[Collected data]
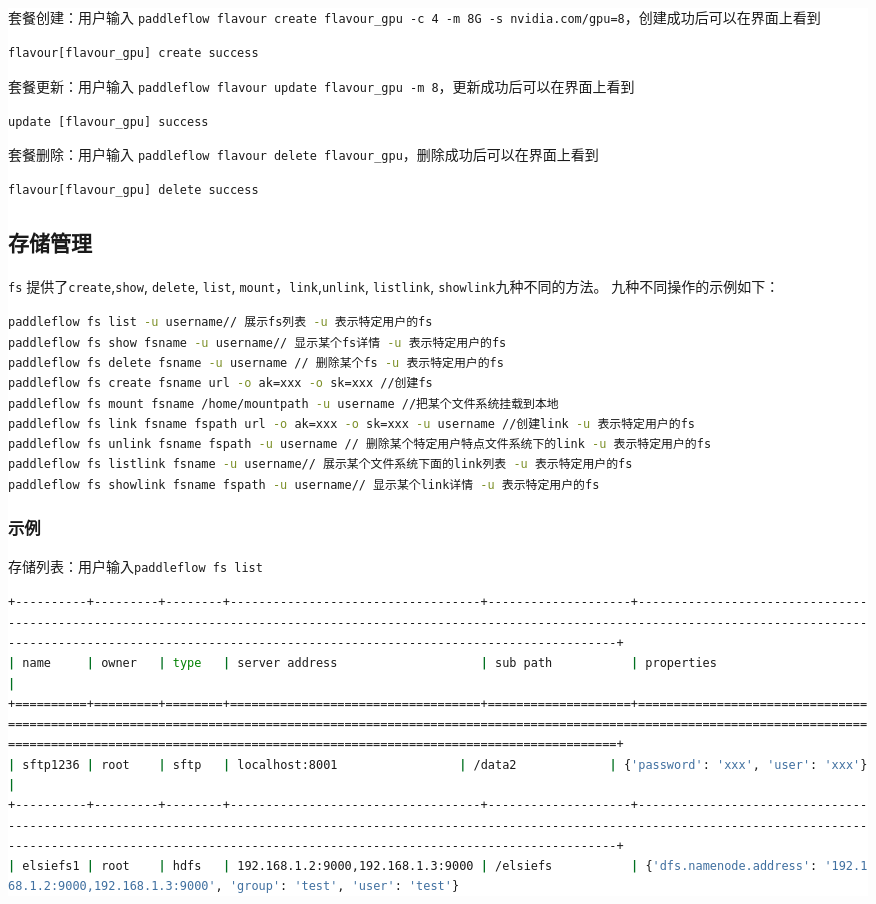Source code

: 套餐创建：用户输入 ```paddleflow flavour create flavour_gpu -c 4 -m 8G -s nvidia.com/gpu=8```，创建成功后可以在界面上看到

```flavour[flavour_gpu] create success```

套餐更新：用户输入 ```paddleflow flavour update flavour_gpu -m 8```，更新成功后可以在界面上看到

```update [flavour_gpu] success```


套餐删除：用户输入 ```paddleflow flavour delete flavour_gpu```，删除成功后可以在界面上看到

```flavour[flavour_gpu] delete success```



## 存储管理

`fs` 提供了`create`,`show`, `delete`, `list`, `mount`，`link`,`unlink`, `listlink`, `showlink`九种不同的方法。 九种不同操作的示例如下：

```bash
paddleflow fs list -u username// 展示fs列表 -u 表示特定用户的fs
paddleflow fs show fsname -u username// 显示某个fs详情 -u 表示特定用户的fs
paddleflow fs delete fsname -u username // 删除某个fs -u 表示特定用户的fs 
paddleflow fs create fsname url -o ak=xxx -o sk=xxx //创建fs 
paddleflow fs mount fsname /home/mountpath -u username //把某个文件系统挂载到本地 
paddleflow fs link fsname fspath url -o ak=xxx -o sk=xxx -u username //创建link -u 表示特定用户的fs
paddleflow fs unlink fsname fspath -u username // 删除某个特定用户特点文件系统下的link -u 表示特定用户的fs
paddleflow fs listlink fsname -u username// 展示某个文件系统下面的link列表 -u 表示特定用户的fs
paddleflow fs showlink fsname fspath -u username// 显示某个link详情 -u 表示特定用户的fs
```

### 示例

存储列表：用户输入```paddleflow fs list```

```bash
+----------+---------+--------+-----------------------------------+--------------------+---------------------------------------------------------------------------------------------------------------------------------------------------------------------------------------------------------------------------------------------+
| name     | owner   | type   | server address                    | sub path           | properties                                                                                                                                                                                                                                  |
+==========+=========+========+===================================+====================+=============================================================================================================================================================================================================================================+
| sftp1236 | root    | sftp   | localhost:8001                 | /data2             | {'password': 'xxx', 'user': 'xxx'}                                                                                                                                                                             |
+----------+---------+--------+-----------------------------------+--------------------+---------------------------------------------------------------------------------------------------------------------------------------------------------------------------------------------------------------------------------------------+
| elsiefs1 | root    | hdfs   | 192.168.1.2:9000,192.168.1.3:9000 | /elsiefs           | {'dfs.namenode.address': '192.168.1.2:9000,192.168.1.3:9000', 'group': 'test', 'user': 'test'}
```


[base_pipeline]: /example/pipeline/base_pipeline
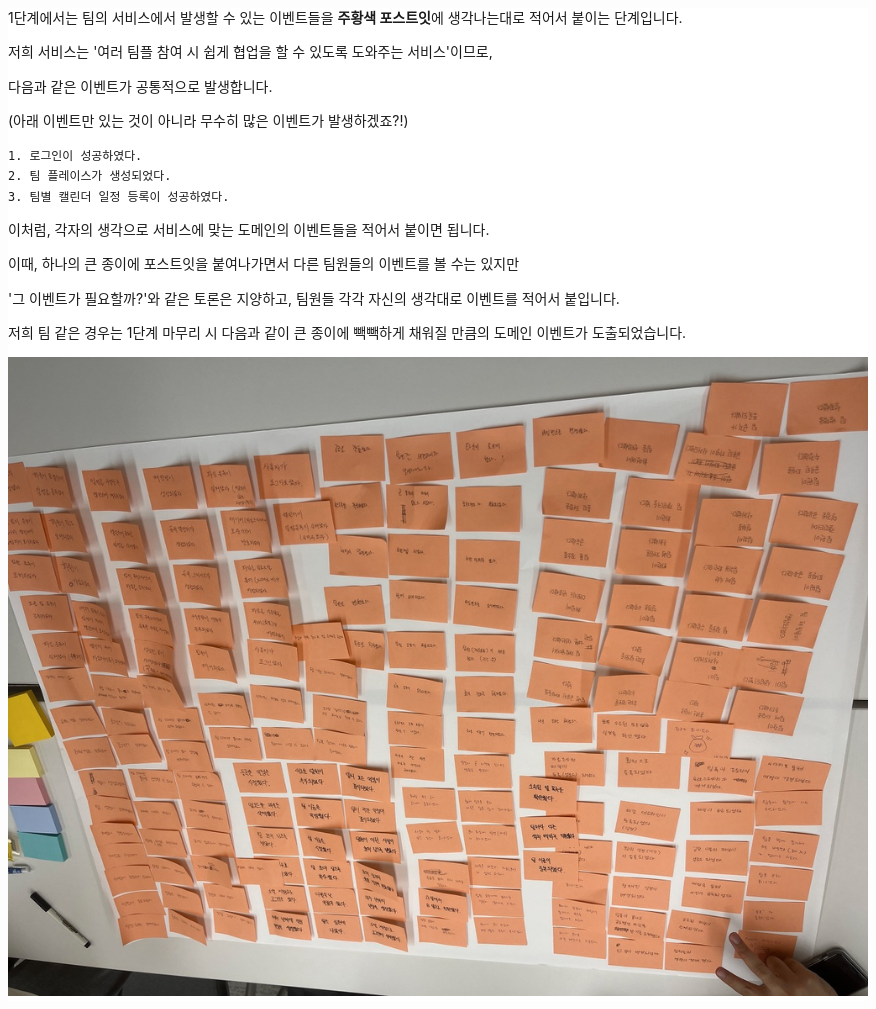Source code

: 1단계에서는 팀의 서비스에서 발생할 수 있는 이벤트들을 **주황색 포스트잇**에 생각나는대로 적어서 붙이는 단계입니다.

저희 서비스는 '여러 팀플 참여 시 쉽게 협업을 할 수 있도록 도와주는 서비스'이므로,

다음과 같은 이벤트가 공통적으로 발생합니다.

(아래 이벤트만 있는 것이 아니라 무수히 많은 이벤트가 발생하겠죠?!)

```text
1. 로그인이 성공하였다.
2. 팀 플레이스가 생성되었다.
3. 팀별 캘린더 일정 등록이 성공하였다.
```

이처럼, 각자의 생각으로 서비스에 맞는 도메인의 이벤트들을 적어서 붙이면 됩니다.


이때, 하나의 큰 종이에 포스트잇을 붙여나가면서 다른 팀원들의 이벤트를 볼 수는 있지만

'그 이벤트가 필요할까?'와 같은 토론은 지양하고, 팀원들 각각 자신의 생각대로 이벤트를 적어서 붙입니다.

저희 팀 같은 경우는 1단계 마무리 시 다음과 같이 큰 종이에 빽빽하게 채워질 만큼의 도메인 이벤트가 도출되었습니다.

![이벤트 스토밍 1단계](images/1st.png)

> **Aim of the exercise**:
Answer with the number alone: how many lines in the records include the word "fsname"?

> **Result of this exercise**:
8